By Olivia Conway
In the past several decades, researchers and physicians have made tremendous advances towards reducing the death rates of genetic disorders and cancers, but effective treatments and preventative measures for mosquito-borne illnesses have remained elusive. Amounting to 17% of all cases of infectious disease, illnesses like Zika, dengue, malaria, and chikungunya wreak havoc on tropical regions of the globe every year, and the warming climate will only expand their range. Currently, public health organizations use bed nets and chemical insecticides to protect vulnerable communities from mosquito bites, but regular insecticide treatment can be expensive, and mosquito populations have demonstrated resistance to commonly-used chemical agents.
Combined with a lack of strong healthcare infrastructure in affected areas and the absence of reliable treatments, the waning efficacy of known preventative interventions has inspired researchers to look elsewhere for a response to mosquito-borne infection. Their solution emerged from an unconventional, but ancient, idea: Using a bacteria called Wolbachia, which naturally infects insects like mosquitoes, to slow the spread of dangerous disease.
Wolbachia was discovered in 1924, but research on the bacterium did not begin in earnest until the 1980s, leading to a landmark 2009 discovery that mosquitoes infected with Wolbachia transmit dengue virus less effectively than uninfected ones. Due to an evolutionary anomaly, the most dangerous species of mosquito–Aedes aegypti, which carries dengue, and members of the genus Anopheles, which carry malaria–do not naturally exhibit the strains of Wolbachia that reduce viral transmission, but scientists have been able to carefully inject the bacterium into their eggs. The specific mechanism by which Wolbachia prevents dengue infection remains unclear, but these molecular mysteries have not deterred public health researchers from launching regional trials with their artificially-infected mosquitoes.
Of course, this method of disease control can only have a meaningful effect if an overwhelming majority of global mosquito populations becomes infected with Wolbachia. The prospect of painstakingly infecting each individual mosquito with the bacterium is both daunting and impossible, but a natural quirk of Wolbachia biology has solved that problem for us. Wolbachia is maternally transmitted to new generations of mosquitoes, and a phenomenon called cytoplasmic incompatibility ensures that an infected male mosquito and an uninfected female mosquito cannot reproduce. Therefore, Wolbachia manipulates mosquito reproduction to favor offspring of infected female mosquitoes. Researchers theorize that releasing female mosquitoes infected with Wolbachia into the wild will allow the bacteria to spread naturally, gradually rendering the majority of the mosquito population unable to transmit deadly viruses.

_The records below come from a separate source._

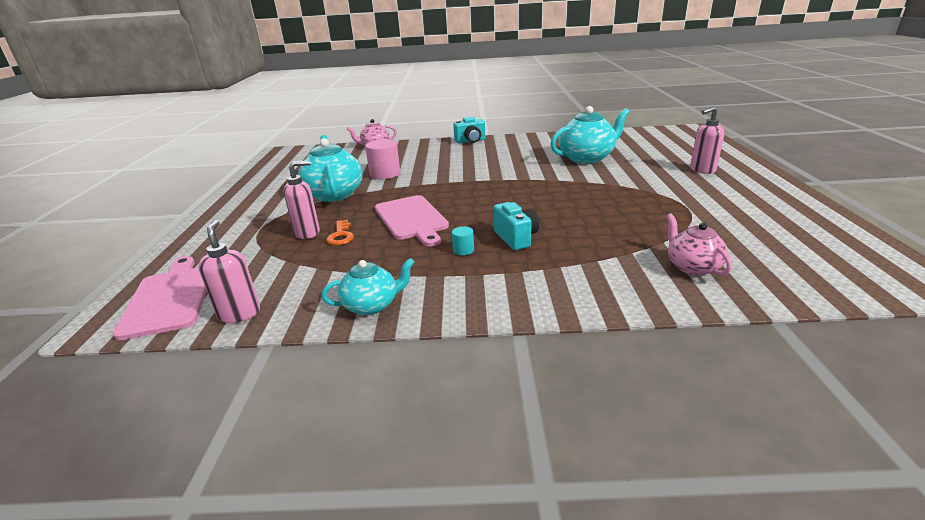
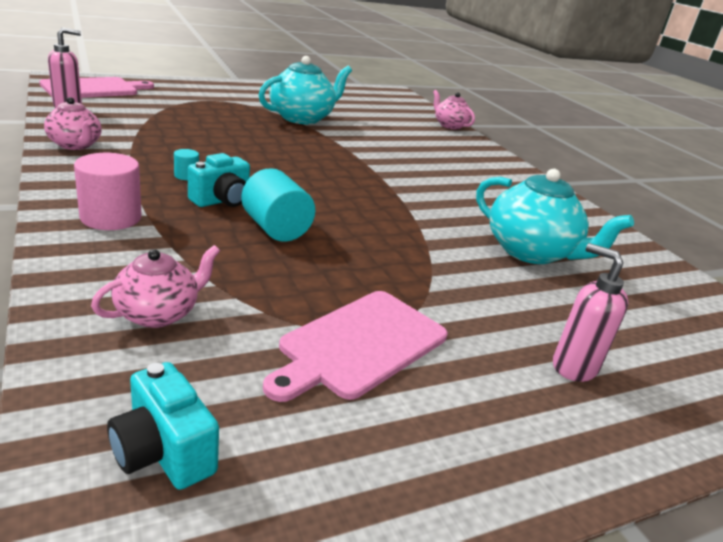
camera: 60 degrees right, 0 degrees up
pink soap dispenser [283,160,320,239] -> none
turquoise teapot [321,258,415,315] -> pink teapot [44,97,102,150]
orange key [326,220,354,245] -> none
pink cylinder [365,139,400,179] -> pink cylinder moved to [74,153,142,230]
pink cutting board [375,195,449,247] -> pink cutting board moved to [263,291,448,402]
turquoise camera [453,116,485,143] -> turquoise camera moved to [107,362,219,490]
none -> turquoise cylinder [241,168,315,242]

Cytoplasmic incompatibility can help spread Wolbachia among mosquito populations. Image source.
Current evidence indicates that Wolbachia is harmless to humans, and the infected mosquitoes seem to pose a negligible threat to the environment. Since 2011, the World Mosquito Program has released A. aegypti mosquitoes infected with Wolbachia in several countries with high rates of mosquito-borne illness and tracked the incidence of human disease. It can be difficult to measure the efficacy of this intervention, but early results seem promising: In 2021, several years after the mosquitoes were released in Medellín, Colombia, data reported the lowest rates of dengue infection in two decades.
While these initial successes are exciting, implementing this program at a larger scale presents significant challenges. Infecting mosquitoes with Wolbachia and releasing them into the wild requires lab equipment, trained workers, and volunteers, and the mosquitoes’ genetic information needs to be periodically assessed after the release. Additionally, researchers acknowledge that each mosquito species may require a different strain of Wolbachia to optimize viral prevention. Even with these caveats, the potential of a novel approach to mitigating deadly disease is something to celebrate.